### Instructions for the task
Please lay out the lines of the listing below as a JSON list of strings, one string per line with blank lines omitted, starting at the beginning of the listing and ending at the line containing "The Item 22", both ends included. Leave the pictures out.
[Opening Data records section]
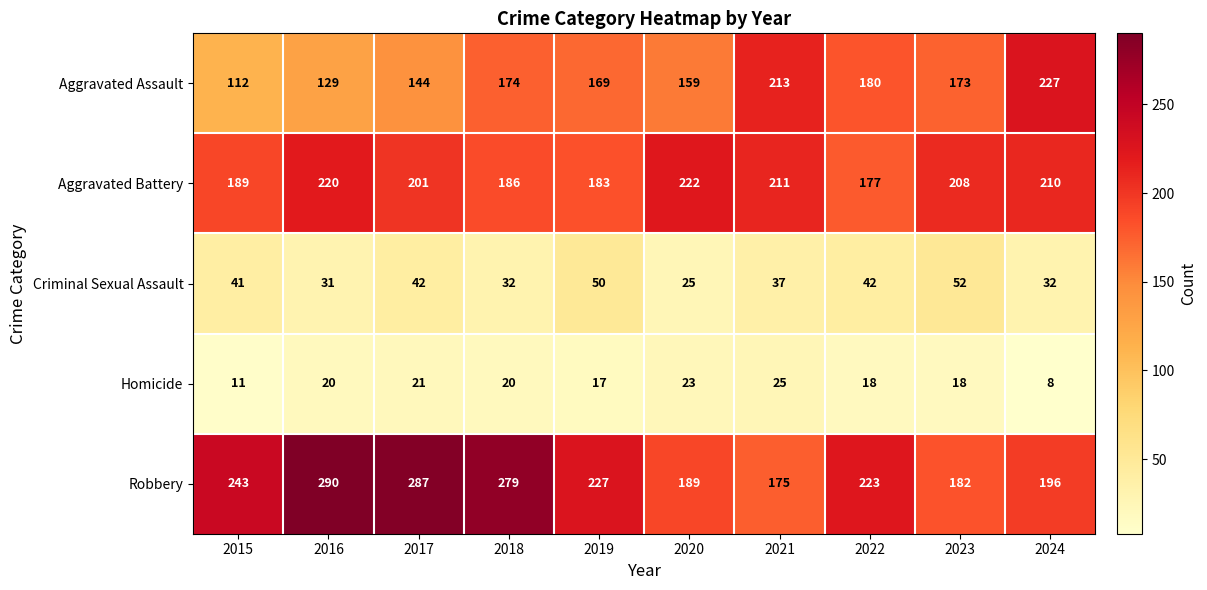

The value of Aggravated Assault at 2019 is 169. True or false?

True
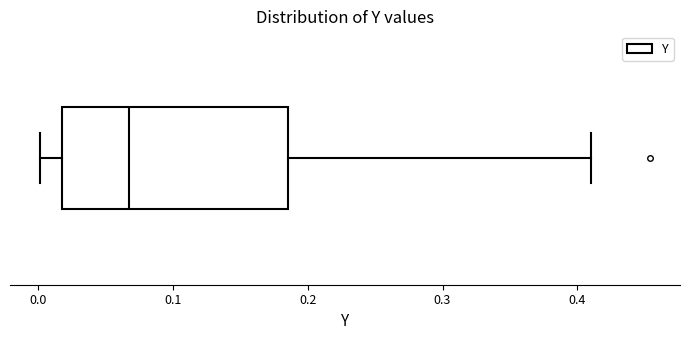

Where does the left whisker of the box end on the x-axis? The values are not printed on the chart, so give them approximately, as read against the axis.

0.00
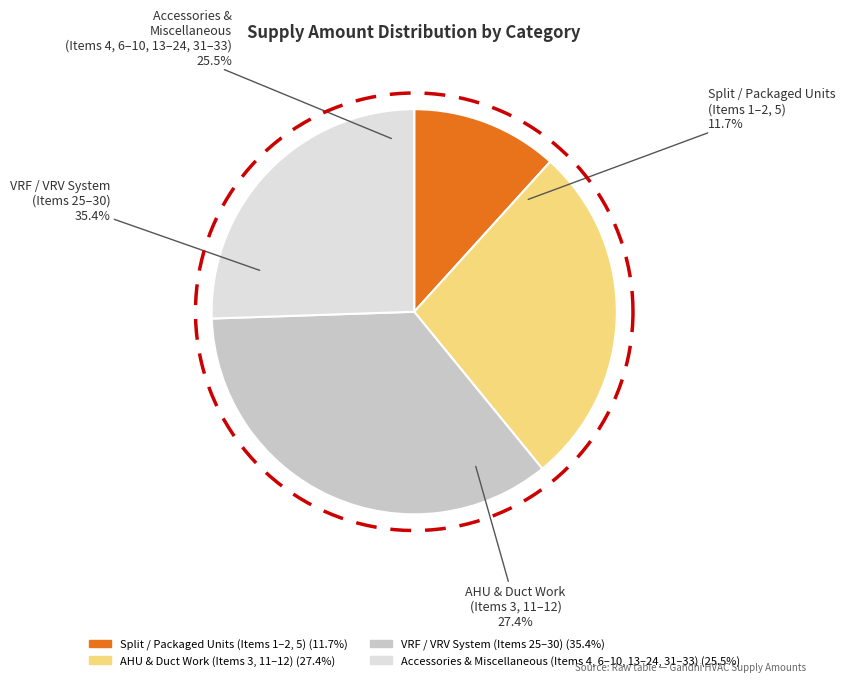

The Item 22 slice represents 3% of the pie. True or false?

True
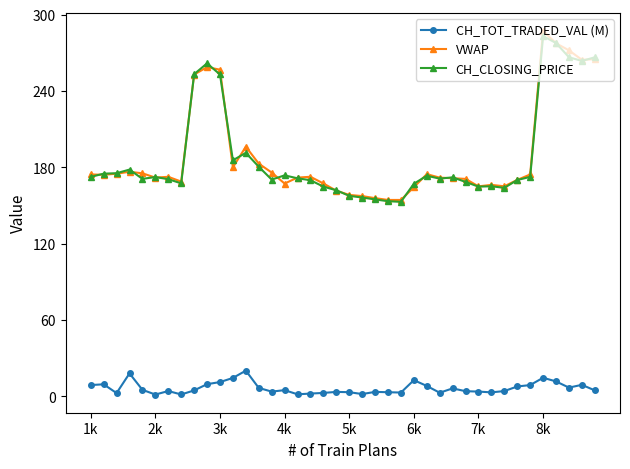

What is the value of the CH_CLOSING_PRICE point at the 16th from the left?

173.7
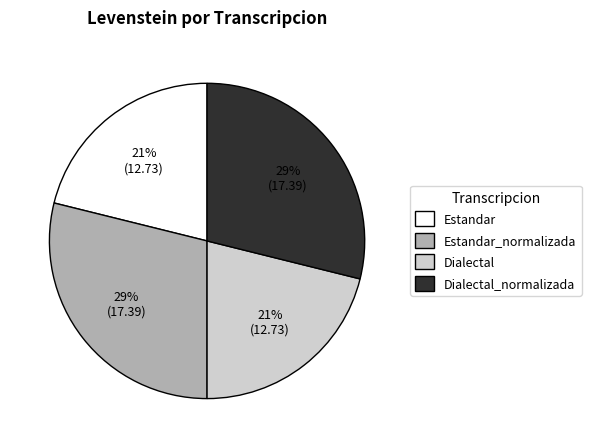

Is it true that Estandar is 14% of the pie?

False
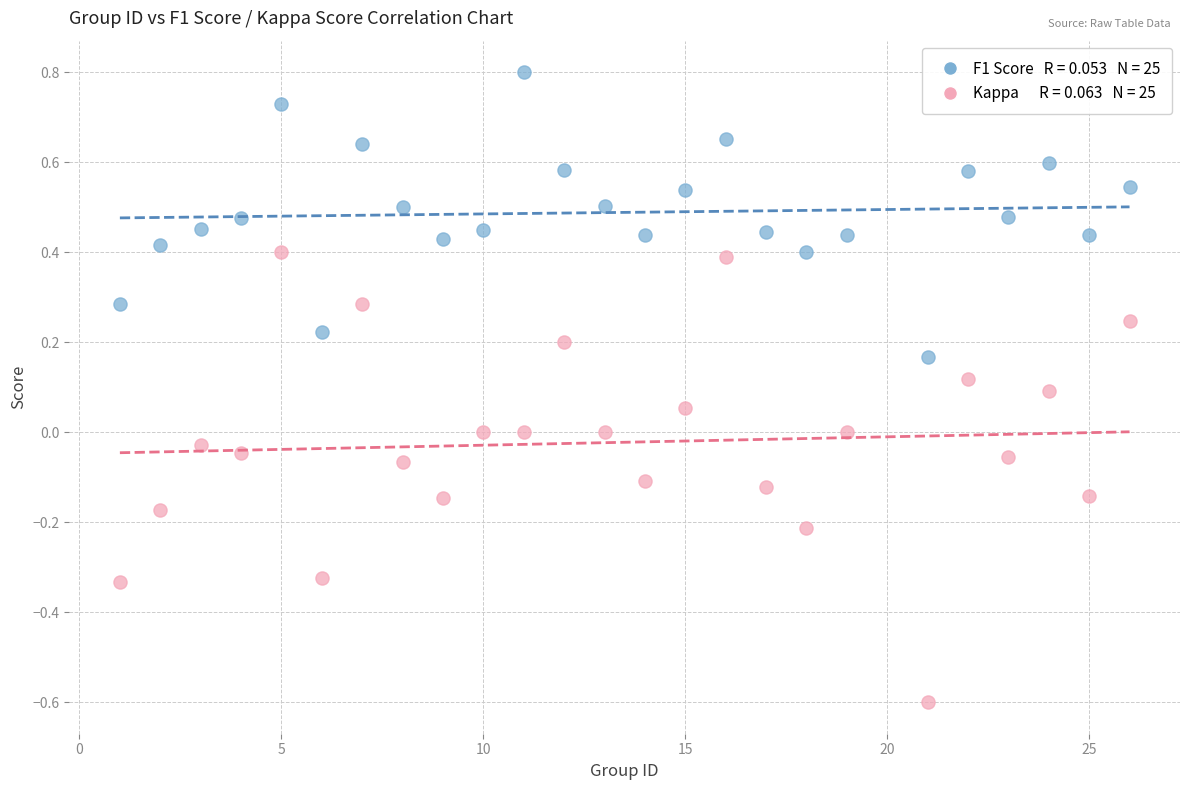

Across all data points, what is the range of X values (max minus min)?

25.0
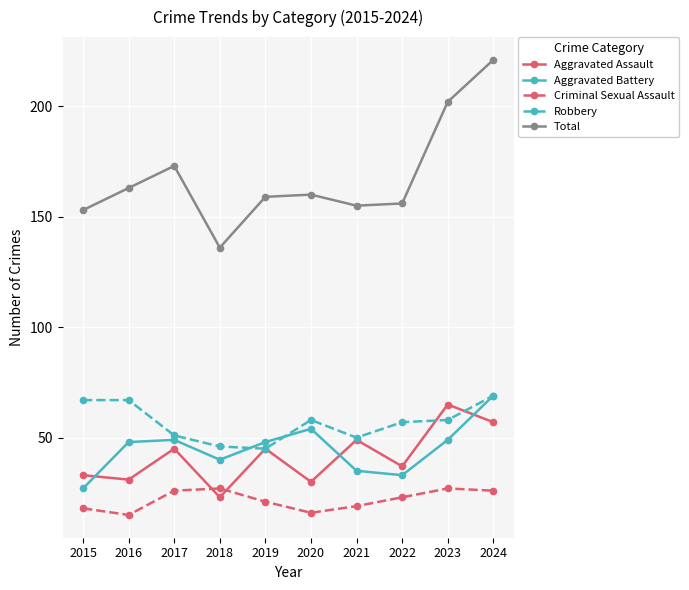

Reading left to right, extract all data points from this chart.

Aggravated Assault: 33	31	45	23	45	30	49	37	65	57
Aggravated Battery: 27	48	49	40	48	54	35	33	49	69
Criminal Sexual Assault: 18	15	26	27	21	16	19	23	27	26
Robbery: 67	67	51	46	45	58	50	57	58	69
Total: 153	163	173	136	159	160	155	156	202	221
[Closing Data records section]
### Result of the task
[
  "The value of Aggravated Assault at 2019 is 169. True or false?",
  "True",
  "Where does the left whisker of the box end on the x-axis? The values are not printed on the chart, so give them approximately, as read against the axis.",
  "0.00",
  "The Item 22 slice represents 3% of the pie. True or false?"
]